- [EXERCISE AIM]
Copy the data below line for line, leaving every character unchanged.

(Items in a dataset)

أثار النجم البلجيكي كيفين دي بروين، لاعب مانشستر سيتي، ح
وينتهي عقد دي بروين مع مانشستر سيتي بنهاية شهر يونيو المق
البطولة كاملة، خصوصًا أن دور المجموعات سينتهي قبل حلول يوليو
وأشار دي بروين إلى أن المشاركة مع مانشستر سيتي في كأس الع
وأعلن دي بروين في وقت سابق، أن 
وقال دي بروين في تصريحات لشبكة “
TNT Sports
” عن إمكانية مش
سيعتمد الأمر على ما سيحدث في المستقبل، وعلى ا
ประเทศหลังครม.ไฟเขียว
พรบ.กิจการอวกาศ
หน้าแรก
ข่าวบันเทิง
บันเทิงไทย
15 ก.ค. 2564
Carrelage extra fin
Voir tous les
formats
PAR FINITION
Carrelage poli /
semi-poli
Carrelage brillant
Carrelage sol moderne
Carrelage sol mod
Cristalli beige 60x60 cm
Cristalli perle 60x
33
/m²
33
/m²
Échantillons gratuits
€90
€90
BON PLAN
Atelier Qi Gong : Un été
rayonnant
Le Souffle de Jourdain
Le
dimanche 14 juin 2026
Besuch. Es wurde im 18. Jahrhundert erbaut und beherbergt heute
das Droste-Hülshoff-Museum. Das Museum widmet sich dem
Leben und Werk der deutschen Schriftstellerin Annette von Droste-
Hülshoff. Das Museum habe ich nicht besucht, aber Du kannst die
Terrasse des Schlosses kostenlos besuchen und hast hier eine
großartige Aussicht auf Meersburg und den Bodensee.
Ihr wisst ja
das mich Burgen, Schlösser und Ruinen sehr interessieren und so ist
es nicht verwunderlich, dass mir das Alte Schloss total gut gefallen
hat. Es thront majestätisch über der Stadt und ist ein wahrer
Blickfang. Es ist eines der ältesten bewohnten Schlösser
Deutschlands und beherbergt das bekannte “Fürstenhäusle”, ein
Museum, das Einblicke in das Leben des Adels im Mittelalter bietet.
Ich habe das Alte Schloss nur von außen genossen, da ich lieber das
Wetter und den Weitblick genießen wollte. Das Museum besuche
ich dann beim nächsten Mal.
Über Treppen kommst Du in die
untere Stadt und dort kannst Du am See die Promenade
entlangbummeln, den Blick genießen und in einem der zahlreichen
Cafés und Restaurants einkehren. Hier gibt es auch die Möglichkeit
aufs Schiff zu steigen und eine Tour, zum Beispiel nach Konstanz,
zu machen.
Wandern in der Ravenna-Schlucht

- [PROBLEM SOLUTION]
أثار النجم البلجيكي كيفين دي بروين، لاعب مانشستر سيتي، ح
وينتهي عقد دي بروين مع مانشستر سيتي بنهاية شهر يونيو المق
البطولة كاملة، خصوصًا أن دور المجموعات سينتهي قبل حلول يوليو
وأشار دي بروين إلى أن المشاركة مع مانشستر سيتي في كأس الع
وأعلن دي بروين في وقت سابق، أن 
وقال دي بروين في تصريحات لشبكة “
TNT Sports
” عن إمكانية مش
سيعتمد الأمر على ما سيحدث في المستقبل، وعلى ا
ประเทศหลังครม.ไฟเขียว
พรบ.กิจการอวกาศ
หน้าแรก
ข่าวบันเทิง
บันเทิงไทย
15 ก.ค. 2564
Carrelage extra fin
Voir tous les
formats
PAR FINITION
Carrelage poli /
semi-poli
Carrelage brillant
Carrelage sol moderne
Carrelage sol mod
Cristalli beige 60x60 cm
Cristalli perle 60x
33
/m²
33
/m²
Échantillons gratuits
€90
€90
BON PLAN
Atelier Qi Gong : Un été
rayonnant
Le Souffle de Jourdain
Le
dimanche 14 juin 2026
Besuch. Es wurde im 18. Jahrhundert erbaut und beherbergt heute
das Droste-Hülshoff-Museum. Das Museum widmet sich dem
Leben und Werk der deutschen Schriftstellerin Annette von Droste-
Hülshoff. Das Museum habe ich nicht besucht, aber Du kannst die
Terrasse des Schlosses kostenlos besuchen und hast hier eine
großartige Aussicht auf Meersburg und den Bodensee.
Ihr wisst ja
das mich Burgen, Schlösser und Ruinen sehr interessieren und so ist
es nicht verwunderlich, dass mir das Alte Schloss total gut gefallen
hat. Es thront majestätisch über der Stadt und ist ein wahrer
Blickfang. Es ist eines der ältesten bewohnten Schlösser
Deutschlands und beherbergt das bekannte “Fürstenhäusle”, ein
Museum, das Einblicke in das Leben des Adels im Mittelalter bietet.
Ich habe das Alte Schloss nur von außen genossen, da ich lieber das
Wetter und den Weitblick genießen wollte. Das Museum besuche
ich dann beim nächsten Mal.
Über Treppen kommst Du in die
untere Stadt und dort kannst Du am See die Promenade
entlangbummeln, den Blick genießen und in einem der zahlreichen
Cafés und Restaurants einkehren. Hier gibt es auch die Möglichkeit
aufs Schiff zu steigen und eine Tour, zum Beispiel nach Konstanz,
zu machen.
Wandern in der Ravenna-Schlucht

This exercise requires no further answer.